• Your task
When you repeat the records, keep every word exact and drop each picture.

(Saved data entries)
────────────────

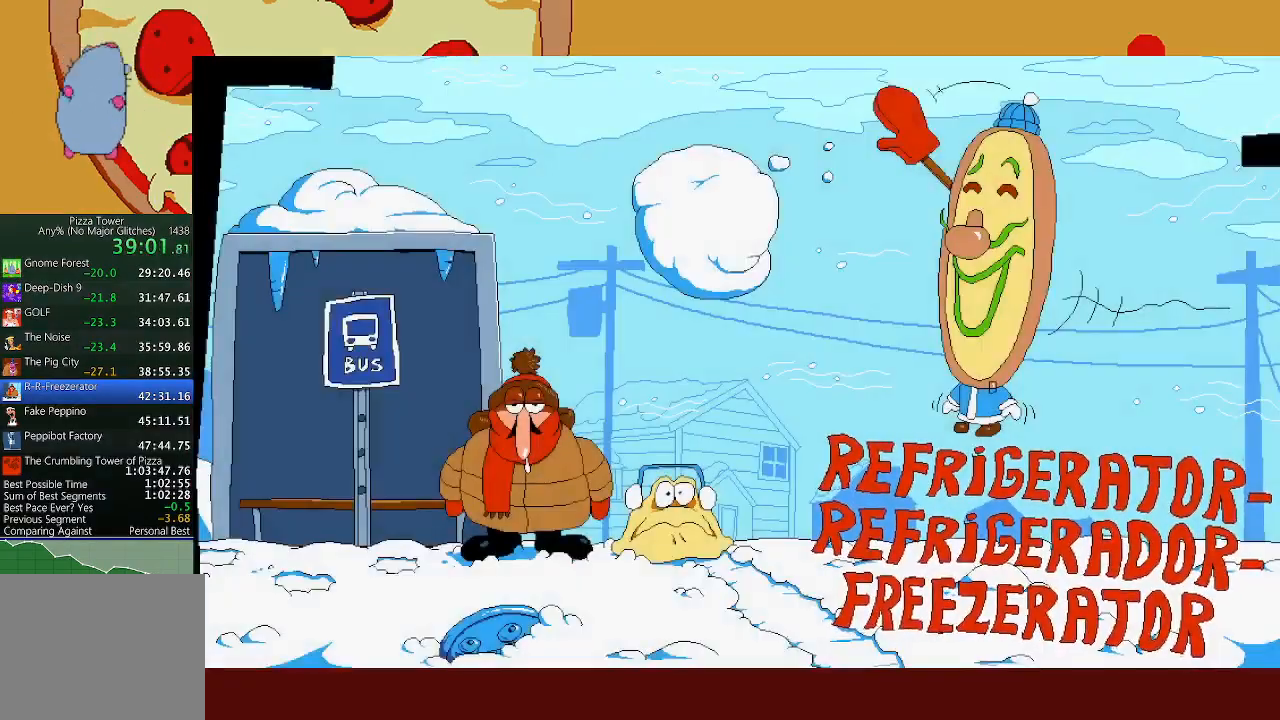
{"buttons": [], "left_stick": "center", "events": []}
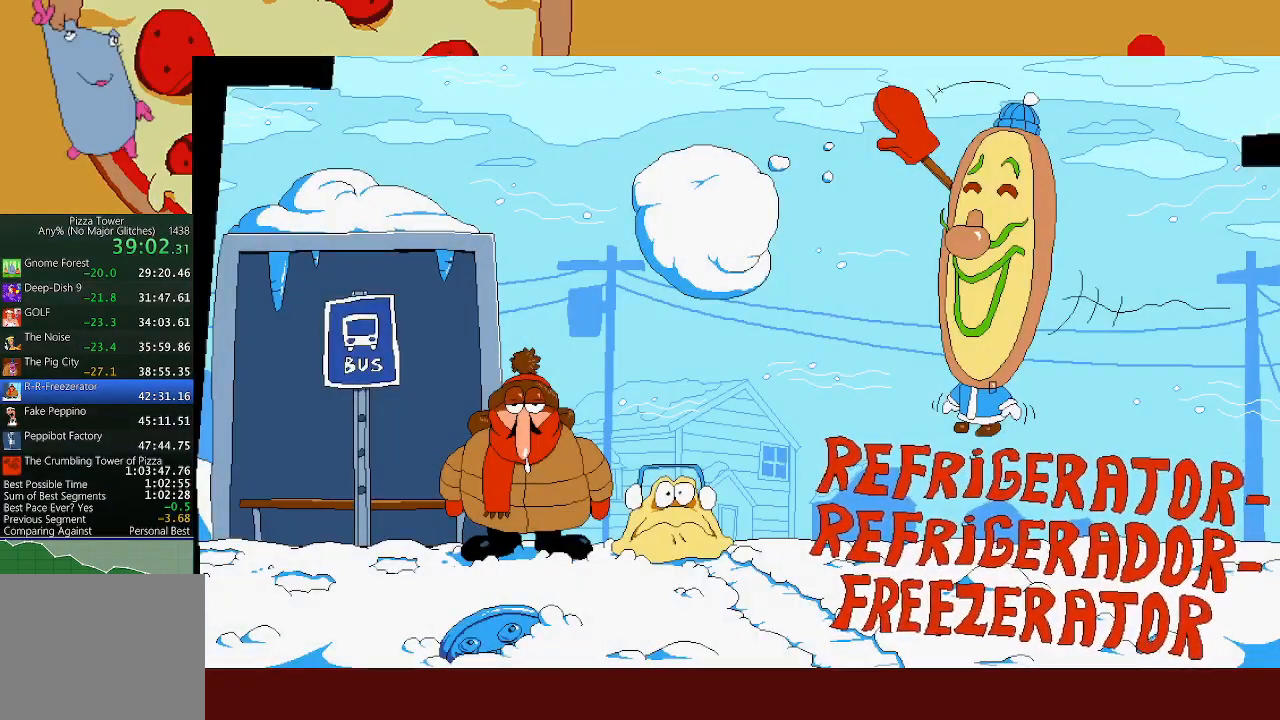
{"buttons": [], "left_stick": "center", "events": []}
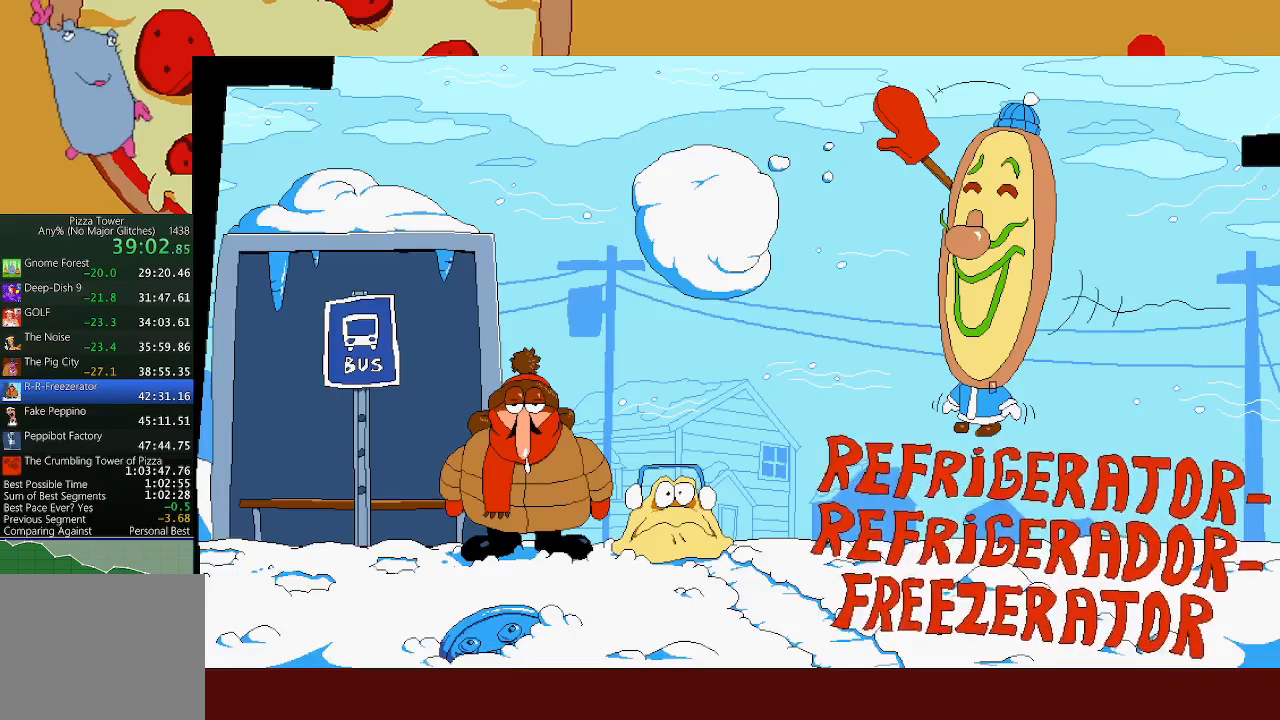
{"buttons": [], "left_stick": "center", "events": []}
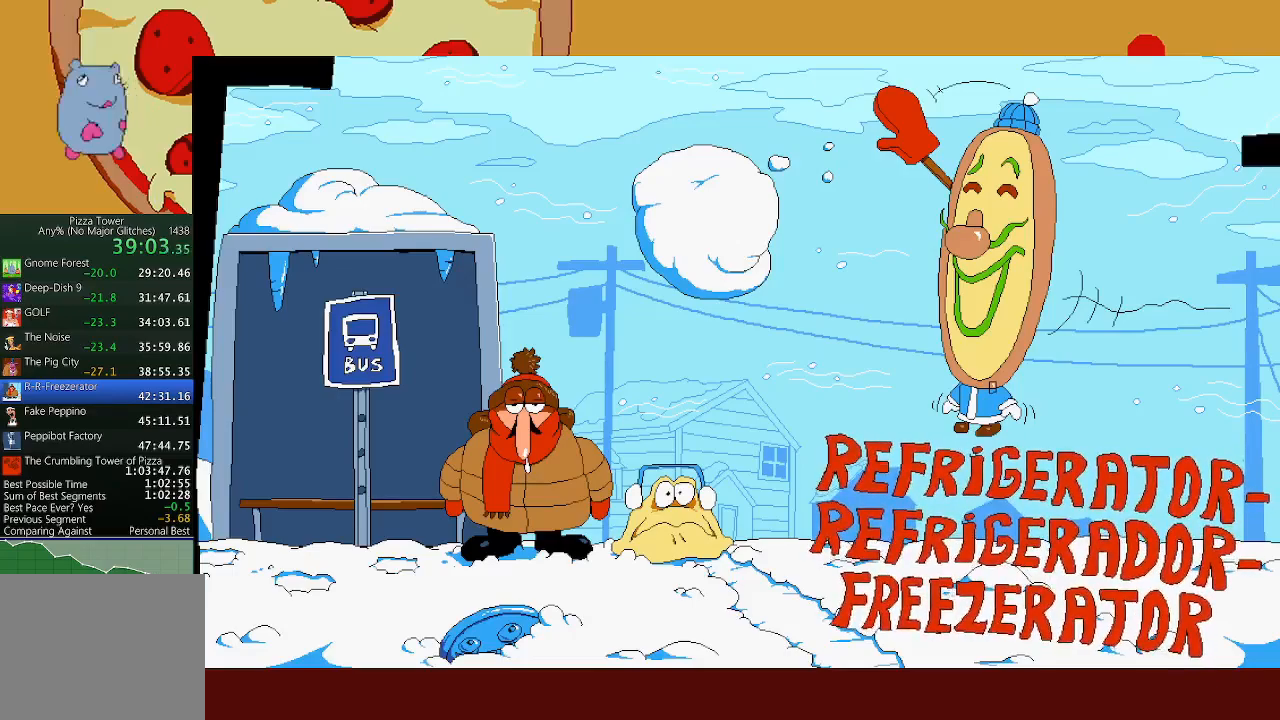
{"buttons": [], "left_stick": "center", "events": []}
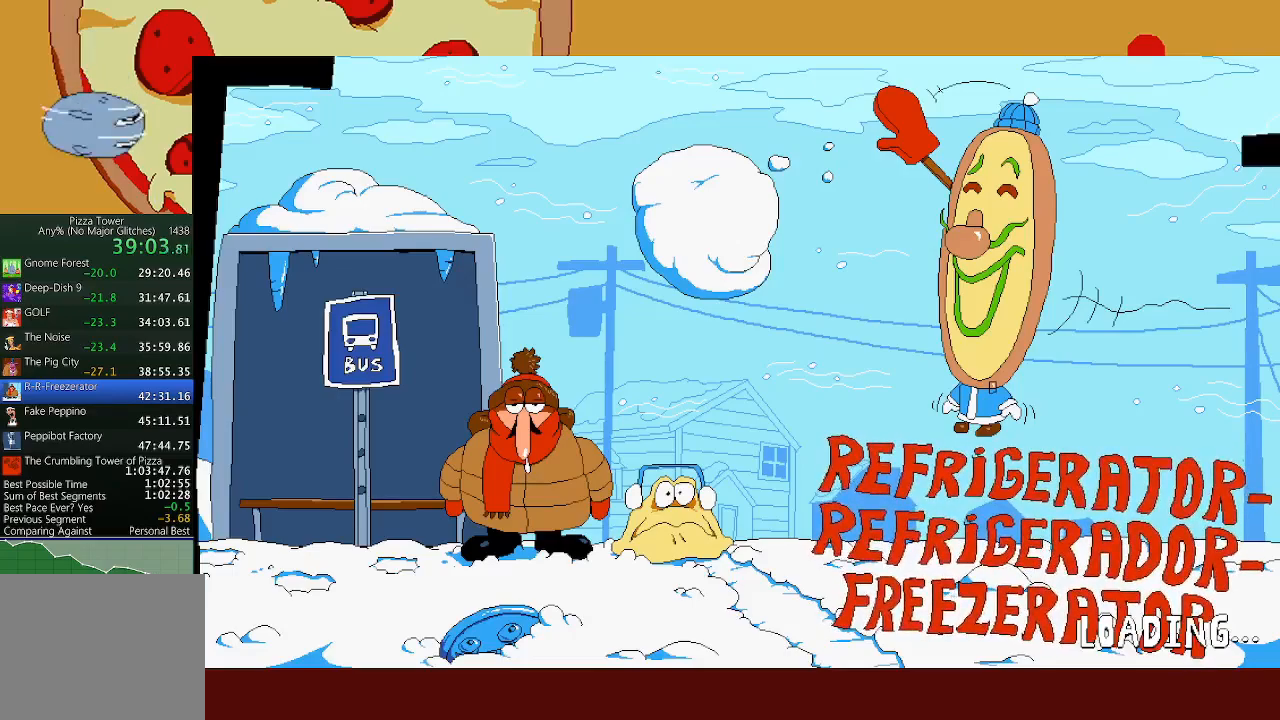
{"buttons": [], "left_stick": "center", "events": []}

────────────────

• Response to the exercise
{"buttons": [], "left_stick": "center", "events": []}
{"buttons": [], "left_stick": "center", "events": []}
{"buttons": [], "left_stick": "center", "events": []}
{"buttons": [], "left_stick": "center", "events": []}
{"buttons": [], "left_stick": "center", "events": []}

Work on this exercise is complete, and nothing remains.